__Extrait du texte__
__________

Les membres du bureau de ce colloque ont vraiment flatté mon petit pays en pensant «qu'une petite île comme jersey aurait une contribution à faire au sujet de l'humour, sujet qui est à la fois d'une nature abstraite et ne se prête pas facilement à des classifications nettes. J'avoue que l'invitation que j'ai reçue fut, pour moi, dans un sens, un défi vu que, à ma connaissance, le sujet n'avait jamais été traité ni même reconnu comme ayant un caractère spécial ».
J'ai trouvé assez fascinant de chercher et d'essayer de ranger les diverses formes d'humour que j'ai pu identifier, cet humour qui assaisonne et illumine les contradictions de la vie et qui démontre la similarité des choses qui ne paraissent pas semblables et qui, par les mots et les expressions, et même les événements, nous amusent par le ridicule et l'absurde, et provoquent l'imagination vers le comique. L'humour est le reflet, - une distillation, on peut le dire - de la diversité des éléments qui constituent les moeurs d'un peuple. Et c'est un moyen qui sert à la fois à communiquer des idées et à comprendre les gens.
Chez nous, il y a eu quelques éléments distinctifs qui, je pense, ont contribué à la création d'un sens de l'humour avec ses propres particularités. Nous sommes une petite île, avec une petite population autrefois très resserrée et introvertie. En commun trait avec le reste de la Normandie, l'agriculture et la mer ont bien marqué la vie et la mentalité du peuple. Mais, en contraste avec la France, nous n'avons pas eu de révolutions - nous avons mille ans de continuité - et de plus en plus nous avons été sous l'influence de l'Angleterre avec des résultats inévitables et croissants, et même intensifiés en raison des rapports tendus pendant plusieurs siècles entre la France et l'Angleterre. Cette tension, accentuée par les conflits d'intérêts à l'étranger notamment, pour nous Normands, en Terre-Neuve et au Canada.

__________

__Consigne__
Reprenez le texte sur l'humour à Jersey et prolongez-le à partir de sa dernière phrase.

__________

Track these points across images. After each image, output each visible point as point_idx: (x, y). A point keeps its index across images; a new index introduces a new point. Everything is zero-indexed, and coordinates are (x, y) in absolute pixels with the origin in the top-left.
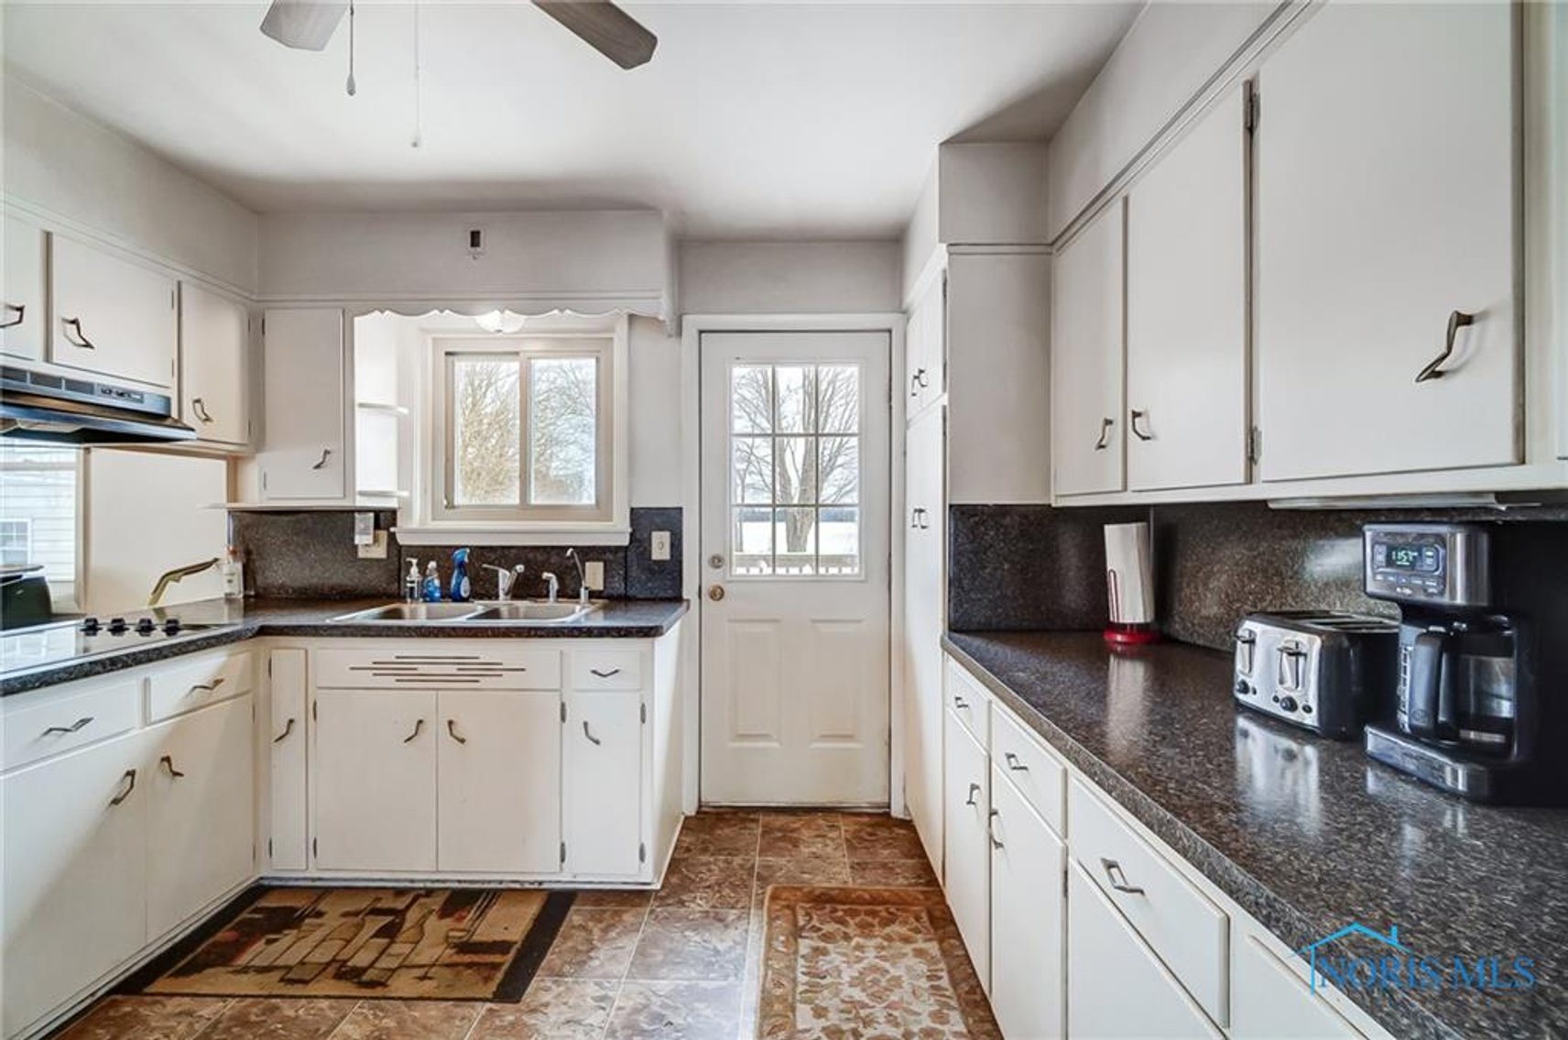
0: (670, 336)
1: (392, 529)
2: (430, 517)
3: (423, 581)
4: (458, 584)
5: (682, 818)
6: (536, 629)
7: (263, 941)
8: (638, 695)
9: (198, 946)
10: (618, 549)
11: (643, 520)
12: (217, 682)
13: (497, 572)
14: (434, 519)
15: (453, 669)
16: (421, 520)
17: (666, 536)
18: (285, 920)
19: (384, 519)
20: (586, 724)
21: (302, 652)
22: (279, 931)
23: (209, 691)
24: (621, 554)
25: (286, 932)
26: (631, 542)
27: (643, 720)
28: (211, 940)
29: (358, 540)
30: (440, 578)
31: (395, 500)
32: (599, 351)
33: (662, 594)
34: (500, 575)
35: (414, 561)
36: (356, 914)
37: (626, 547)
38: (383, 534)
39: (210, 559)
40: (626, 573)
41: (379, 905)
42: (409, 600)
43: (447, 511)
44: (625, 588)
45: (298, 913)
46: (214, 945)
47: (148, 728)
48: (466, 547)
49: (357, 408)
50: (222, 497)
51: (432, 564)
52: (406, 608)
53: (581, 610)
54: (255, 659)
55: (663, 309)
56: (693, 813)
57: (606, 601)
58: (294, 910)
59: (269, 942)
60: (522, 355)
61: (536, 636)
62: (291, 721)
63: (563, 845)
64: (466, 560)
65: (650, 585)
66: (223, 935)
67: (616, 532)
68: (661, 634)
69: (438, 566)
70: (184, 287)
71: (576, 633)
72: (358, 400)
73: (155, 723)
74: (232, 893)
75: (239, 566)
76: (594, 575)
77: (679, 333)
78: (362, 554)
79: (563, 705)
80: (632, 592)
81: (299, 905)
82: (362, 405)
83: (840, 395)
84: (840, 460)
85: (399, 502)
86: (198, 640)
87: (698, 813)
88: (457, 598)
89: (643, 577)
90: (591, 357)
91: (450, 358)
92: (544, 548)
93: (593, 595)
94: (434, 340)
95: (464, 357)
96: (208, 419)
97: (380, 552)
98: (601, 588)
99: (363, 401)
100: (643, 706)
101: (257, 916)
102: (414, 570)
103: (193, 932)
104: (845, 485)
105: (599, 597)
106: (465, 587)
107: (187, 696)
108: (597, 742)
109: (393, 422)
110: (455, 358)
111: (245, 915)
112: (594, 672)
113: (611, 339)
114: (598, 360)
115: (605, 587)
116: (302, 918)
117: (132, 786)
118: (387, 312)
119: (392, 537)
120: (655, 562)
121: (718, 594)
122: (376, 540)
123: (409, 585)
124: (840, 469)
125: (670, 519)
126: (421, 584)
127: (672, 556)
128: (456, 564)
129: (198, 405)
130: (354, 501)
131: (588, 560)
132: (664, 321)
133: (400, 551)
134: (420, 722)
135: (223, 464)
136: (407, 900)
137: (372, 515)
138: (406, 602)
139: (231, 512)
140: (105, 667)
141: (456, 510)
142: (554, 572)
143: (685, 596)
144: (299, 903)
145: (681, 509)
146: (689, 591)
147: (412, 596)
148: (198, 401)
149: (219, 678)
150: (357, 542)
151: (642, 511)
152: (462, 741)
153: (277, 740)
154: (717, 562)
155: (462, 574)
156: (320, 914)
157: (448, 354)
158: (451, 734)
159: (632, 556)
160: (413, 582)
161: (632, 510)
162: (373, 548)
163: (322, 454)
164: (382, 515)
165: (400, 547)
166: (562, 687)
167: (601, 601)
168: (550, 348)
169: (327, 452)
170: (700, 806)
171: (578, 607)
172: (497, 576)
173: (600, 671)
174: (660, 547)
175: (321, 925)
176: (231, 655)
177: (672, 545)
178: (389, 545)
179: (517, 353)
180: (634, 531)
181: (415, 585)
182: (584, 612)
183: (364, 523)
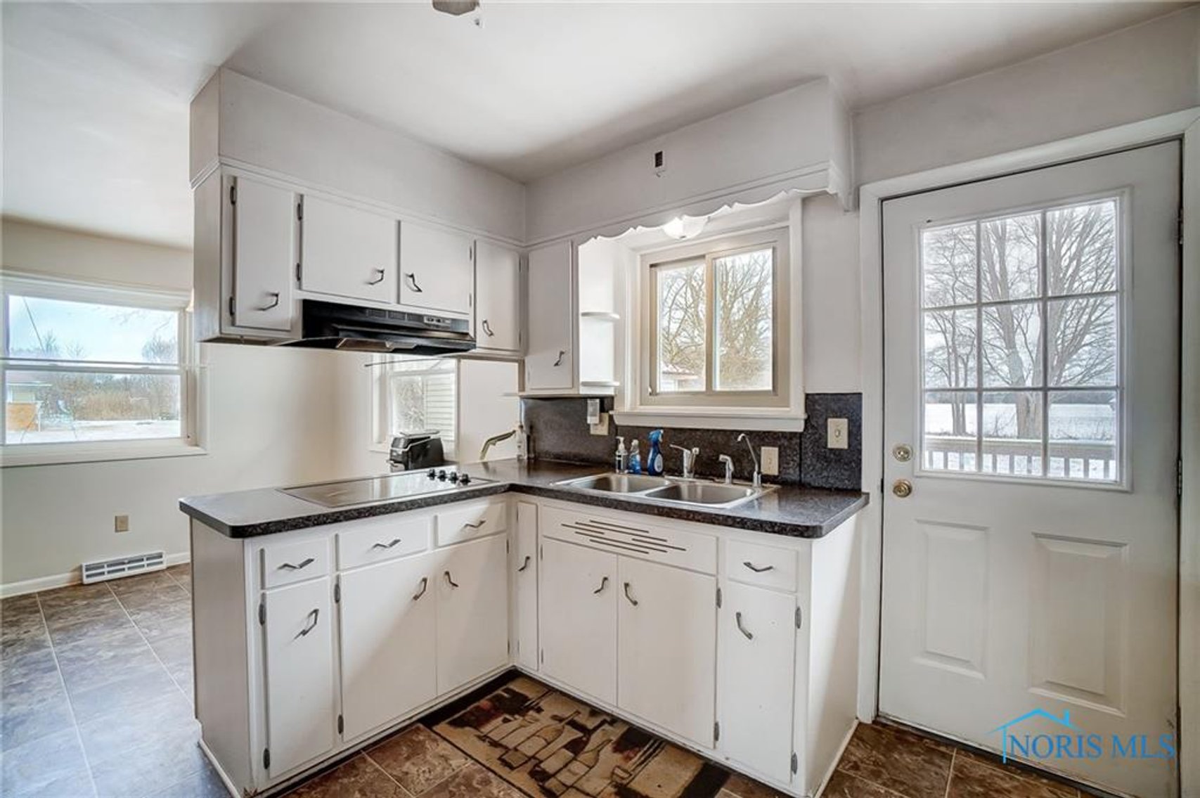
0: (846, 211)
1: (611, 413)
2: (638, 403)
3: (628, 456)
4: (653, 460)
5: (855, 724)
6: (695, 513)
7: (500, 719)
8: (792, 597)
9: (469, 705)
10: (793, 434)
11: (819, 407)
12: (482, 522)
13: (682, 451)
14: (641, 404)
15: (629, 539)
16: (631, 405)
17: (843, 423)
18: (518, 706)
19: (606, 404)
20: (739, 615)
21: (534, 507)
22: (512, 714)
23: (475, 529)
24: (796, 441)
25: (517, 716)
26: (806, 428)
27: (798, 625)
28: (476, 704)
29: (591, 420)
30: (640, 453)
31: (612, 389)
32: (775, 241)
33: (839, 485)
34: (685, 455)
35: (622, 439)
36: (561, 720)
37: (801, 434)
38: (606, 416)
39: (511, 431)
40: (801, 459)
41: (576, 718)
42: (617, 471)
43: (650, 397)
44: (800, 475)
45: (529, 702)
46: (477, 707)
47: (437, 550)
48: (661, 428)
49: (580, 317)
50: (515, 388)
51: (635, 442)
52: (613, 477)
53: (752, 494)
54: (508, 508)
55: (835, 181)
56: (869, 722)
57: (779, 486)
58: (526, 699)
59: (506, 721)
60: (707, 256)
61: (693, 519)
62: (528, 558)
63: (716, 725)
64: (660, 440)
65: (825, 474)
66: (484, 703)
67: (791, 418)
68: (821, 536)
69: (640, 444)
70: (477, 243)
71: (730, 522)
72: (581, 311)
73: (440, 547)
74: (499, 671)
75: (525, 436)
76: (770, 460)
77: (857, 205)
78: (592, 432)
79: (718, 591)
80: (807, 479)
81: (530, 697)
82: (584, 314)
83: (1087, 269)
84: (1087, 339)
85: (615, 392)
86: (468, 491)
87: (874, 722)
88: (653, 473)
89: (819, 465)
90: (767, 248)
91: (653, 269)
92: (725, 431)
93: (766, 479)
94: (642, 256)
95: (665, 267)
96: (492, 334)
97: (603, 430)
98: (776, 473)
99: (586, 311)
100: (798, 609)
101: (506, 695)
102: (621, 446)
103: (472, 693)
104: (1094, 365)
105: (773, 482)
106: (658, 464)
107: (462, 530)
108: (750, 636)
109: (610, 325)
110: (657, 269)
111: (499, 692)
112: (748, 565)
113: (788, 227)
114: (774, 249)
115: (780, 472)
116: (529, 708)
117: (424, 590)
118: (599, 237)
119: (611, 418)
120: (831, 450)
121: (904, 490)
122: (601, 420)
123: (617, 458)
124: (1086, 348)
125: (848, 406)
126: (627, 458)
127: (849, 445)
128: (652, 443)
129: (485, 325)
130: (578, 390)
131: (764, 445)
132: (836, 194)
133: (617, 430)
134: (605, 579)
135: (516, 364)
136: (597, 721)
137: (598, 401)
138: (615, 472)
139: (523, 398)
140: (407, 506)
141: (659, 397)
142: (729, 455)
143: (864, 490)
144: (531, 693)
145: (860, 394)
146: (869, 483)
147: (619, 468)
148: (485, 322)
149: (483, 520)
150: (589, 422)
151: (817, 397)
152: (635, 603)
153: (520, 570)
154: (905, 454)
155: (657, 452)
156: (539, 710)
157: (652, 266)
158: (627, 595)
159: (807, 444)
160: (620, 456)
161: (807, 396)
162: (599, 427)
163: (558, 354)
164: (606, 402)
165: (617, 427)
166: (717, 572)
167: (775, 486)
168: (732, 246)
169: (562, 353)
170: (877, 716)
171: (749, 491)
172: (682, 456)
173: (753, 564)
174: (837, 434)
175: (537, 720)
176: (492, 503)
177: (850, 434)
178: (610, 424)
179: (703, 257)
180: (809, 417)
181: (621, 459)
182: (756, 495)
183: (593, 406)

__________

__Réponse__
C'est ainsi que, progressivement, la littérature et l'esprit français ont été submergés chez nous par ceux de l'Angleterre. Notons aussi, que, depuis cent ans au moins, presque tous les immigrés intellectuels ont été des Anglais ce qui a exercé une influence dominante sur la mentalité de la haute société de l'île. D'autre part, il est plus que probable que, parmi la masse d'émigrés de Jersey pendant quelques siècles, nous ayons perdu des îliens doués qui auraient sans doute enrichi la vie intellectuelle de l'île. Il y a même un élément d'humour dans le fait que l'ancienne Coutume de Normandie, que vous avez abandonnée à la suite de la Révolution, persiste en partie chez nous. Mais, tandis qu'autrefois nos hommes de loi devaient faire leurs études spécialisées à l'université de Caen, depuis quelque temps, ils font leurs études au barreau de Londres sans exception. Entre parenthèses, je dois dire que Guernesey exige encore que ses avocats fassent leurs études à Caen.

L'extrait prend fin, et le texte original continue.